After calling restore(), hello.txt has been restored to contain "A". Rather than directly copying the file, hello.txt is made a symlink to the content-addressed file on local disk. restore() will warn you if you are about to overwrite an existing file, you can turn off the warning by passing overwrite = True as an argument. Restore returns a path to the newly restored file. If you want to read the file without needing it to be in the exact location of the original file, you can run restore_safe() which will return a Path to the read-only cached snapshot file.

Managing Snapshots

Snapshotting large files will fill up your cloud cache quickly, but we offer some tools for managing your storage. HitSave tracks which evaluations created which file snapshots, and snapshots are automatically deleted if their corresponding evaluations are deleted.
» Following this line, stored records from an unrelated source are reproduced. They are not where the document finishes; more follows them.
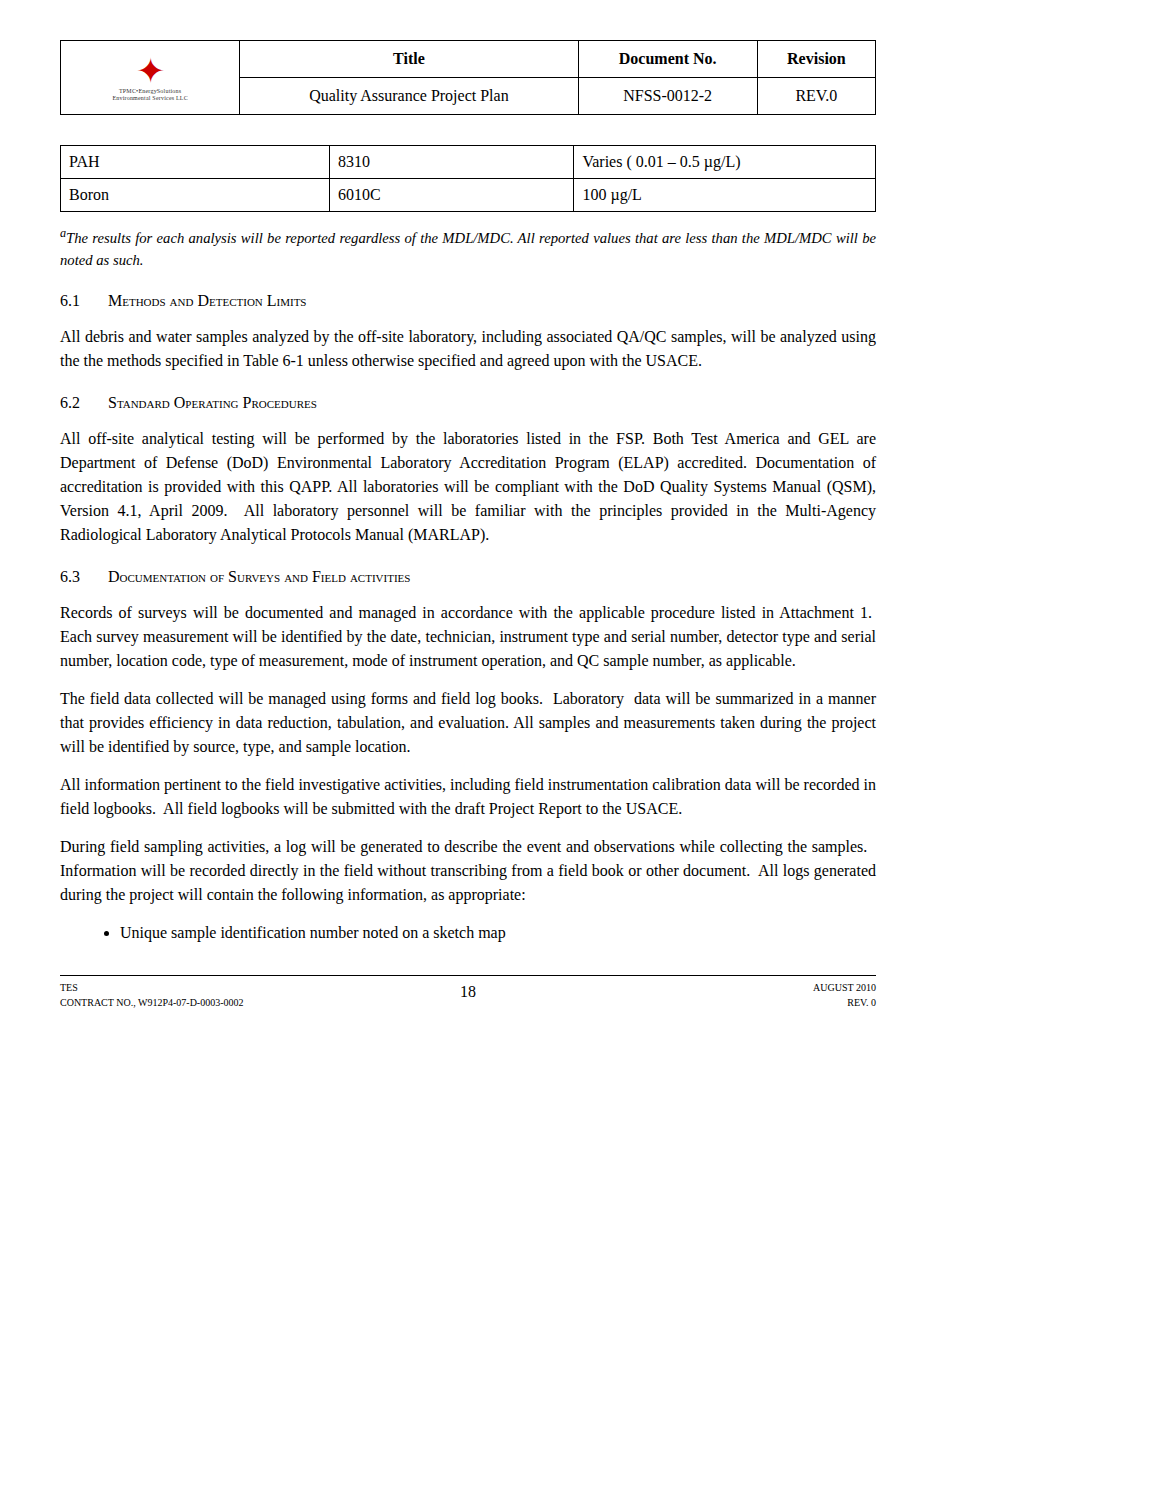| ✦ TPMC•EnergySolutions Environmental Services LLC | Title | Document No. | Revision |
| Quality Assurance Project Plan | NFSS-0012-2 | REV.0 |
| PAH | 8310 | Varies ( 0.01 – 0.5 µg/L) |
| Boron | 6010C | 100 µg/L |
aThe results for each analysis will be reported regardless of the MDL/MDC. All reported values that are less than the MDL/MDC will be noted as such.
6.1 Methods and Detection Limits
All debris and water samples analyzed by the off-site laboratory, including associated QA/QC samples, will be analyzed using the the methods specified in Table 6-1 unless otherwise specified and agreed upon with the USACE.
6.2 Standard Operating Procedures
All off-site analytical testing will be performed by the laboratories listed in the FSP. Both Test America and GEL are Department of Defense (DoD) Environmental Laboratory Accreditation Program (ELAP) accredited. Documentation of accreditation is provided with this QAPP. All laboratories will be compliant with the DoD Quality Systems Manual (QSM), Version 4.1, April 2009. All laboratory personnel will be familiar with the principles provided in the Multi-Agency Radiological Laboratory Analytical Protocols Manual (MARLAP).
6.3 Documentation of Surveys and Field activities
Records of surveys will be documented and managed in accordance with the applicable procedure listed in Attachment 1. Each survey measurement will be identified by the date, technician, instrument type and serial number, detector type and serial number, location code, type of measurement, mode of instrument operation, and QC sample number, as applicable.
The field data collected will be managed using forms and field log books. Laboratory data will be summarized in a manner that provides efficiency in data reduction, tabulation, and evaluation. All samples and measurements taken during the project will be identified by source, type, and sample location.
All information pertinent to the field investigative activities, including field instrumentation calibration data will be recorded in field logbooks. All field logbooks will be submitted with the draft Project Report to the USACE.
During field sampling activities, a log will be generated to describe the event and observations while collecting the samples. Information will be recorded directly in the field without transcribing from a field book or other document. All logs generated during the project will contain the following information, as appropriate:
Unique sample identification number noted on a sketch map
| TES CONTRACT NO., W912P4-07-D-0003-0002 | 18 | AUGUST 2010 REV. 0 |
You can also manually delete snapshots from the ‘blobs’ tab of the dashboard. Furthermore, files with the same digest are only stored once, so you do not need to worry if you repeatedly snapshot the same file.

Directory Snapshots

You can also take snapshots of entire directories with DirectorySnapshot.snap("./my_dir/"). This recursively calls FileSnapshot.snap() for each file in the given directory (including subdirectories). If a symlink is encountered, it is ignored and a warning is emitted. The DirectorySnapshot object is stored as a list of all of the

Snapshots for sharing files

A consequence of HitSave’s filesnaphot system is that you can use it to share files. In the CLI you can run

hitsave snapshot hello.txt

and hitsave will print a digest string. Other members of your team can then download this snapshot with

hitsave snapshot --restore DIGEST OUT_PATH

You can add the --public flag to make a publicly available snapshot. Please note before you share the digest link widely that there may be copyright and licencing implications for making files that you don’t own the copyright for publically available.

Snapshots for versioning datasets

You can use directory snapshots to version and distribute your datasets. Running

cd ~/datasets
hitsave snapshot my_cool_dataset/

Will return a digest (say 32684bfa28c) that can be used to reliably reference a specific version of a dataset from within code.

def load_dataset():
    dataset_snap = DirectorySnapshot.from_digest('32684bfa28c')
    dataset_path = dataset_snap.restore_safe()
    return MyCoolDatasetLoader(path = dataset_path)

Now, no matter where you run load_dataset, HitSave will download and restore the directory, or reuse the existing downloaded directory if load_dataset has already been run on this computer. This is useful if you are processing data in an ephemeral docker container. You can always be sure that the exact version of the data you need will be available. You can avoid unnecessary redownloads by configuring the HitSave cache to be on a persistent volume.